Phil Steitz wrote:
> Mark Thomas wrote:
>> Phil Steitz wrote:
>>  
>>> +1 thanks.
>>>
>>> Are you sure not clearing the queues, map and list on clear is OK?
>>> Could this result in memory leaks in some apps?
>>>     
>>
>> I am 99.9% sure that the queues map and list will all be clear at the
>> end of the clear() method. At least, that was my intention. I'll
>> re-check the code. If that isn't the case, I'd rather figure out where
>> the new code is wrong than add a band-aid in case it ends up masking
>> some other subtle issue. We might need to add some additional checks
>> just while we complete the testing.
>>   
> I think you are right about _poolMap and _poolList, but what about the
> actual object queues?  Not clearing them after destroying the objects
> will leave the object cursors uncleared.  Could be I am blind, but I do
> not see the code clearing the queues.   I am now confused as to why the
> change I committed
> appeared to fix the problem with testEvictorVisiting.  See below.  Sorry
> again for the top-posting munging order here.
>> Mark
>>
>>  
>>> On 6/2/09, Mark Thomas <ma...@apache.org> wrote:
>>>    
>>>> Phil Steitz wrote:
>>>>      
>>>>> Good catch. Yes, needs to by synched (and that could be tricky, with
>>>>> destroy between). Looks to me like destroy destroys the pairs, but
>>>>> does not clear the queues (prior to change) and clear clears _poolList
>>>>> but not _poolMap. Could be I am wrong. I Will look at this some more
>>>>> this eve.
>>>>>         
>>>> I did some more digging and I think r780905 needs to be reverted.
>>>>
>>>> The root cause is an issue you and Sebb had already identified - the
>>>> eviction cursors are not reset on clear(). Stepping through the code
>>>> what happens is that the first eviction attempts to destroy an object
>>>> that has already been destroyed.
> I don't think so.  The test code is *validating* idle objects, not
> destroying them.

My mistake. Le me try again. The first eviction attempts attempts to
validate an object that has already been destroyed (from the previous run).

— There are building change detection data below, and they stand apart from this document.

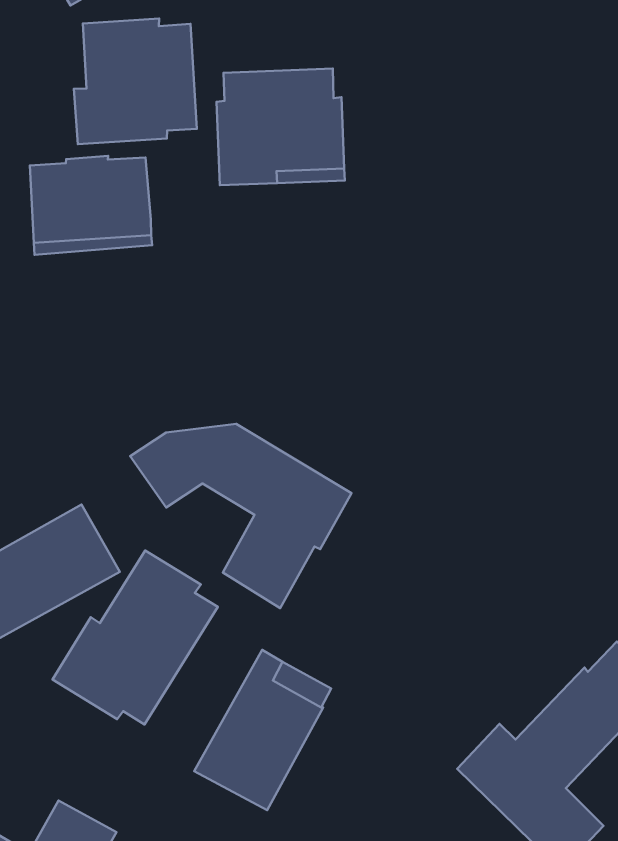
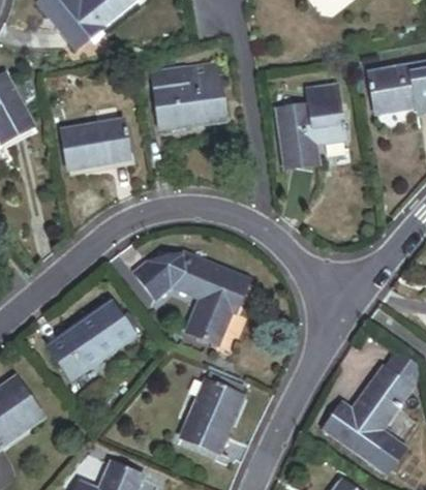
building: [74,18,197,144] -> none
building: none -> [279,84,347,166]
building: [53,550,218,724] -> none

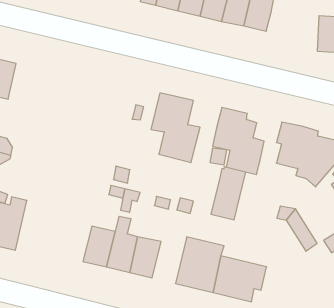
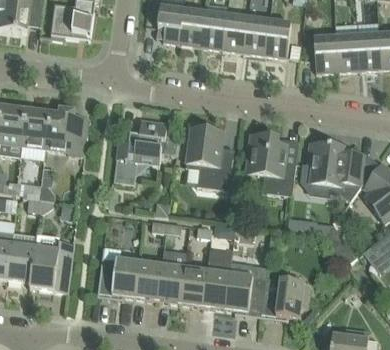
building: none -> [313,36,337,71]
building: none -> [45,108,87,155]
building: none -> [113,119,167,184]
building: [211,167,245,220] -> [201,258,230,308]
building: none -> [96,256,138,296]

I need to do some more testing to figure out why an object is no longer
in the pool but is in the cursor.

>>>>  This appears to succeed - hence why we
>>>> end up one eviction short at the end of the test.
>>>>
>>>> I can reproduce the problem and clearing the eviction cursors as
>>>> part fo
>>>> clear appears to resolve the issue. 
> That part I agree with - the clearing cursors resolves the problem
> part.  But unfortunately (as you point out in another message), the
> cursors should pick up the list modifications, so this does not quite
> explain things.

Having slept on the problem, I agree with you. Neither, r780905 nor
r781166 should be required. Something else is going wrong. I'm going to
revert r781166 and do some more testing.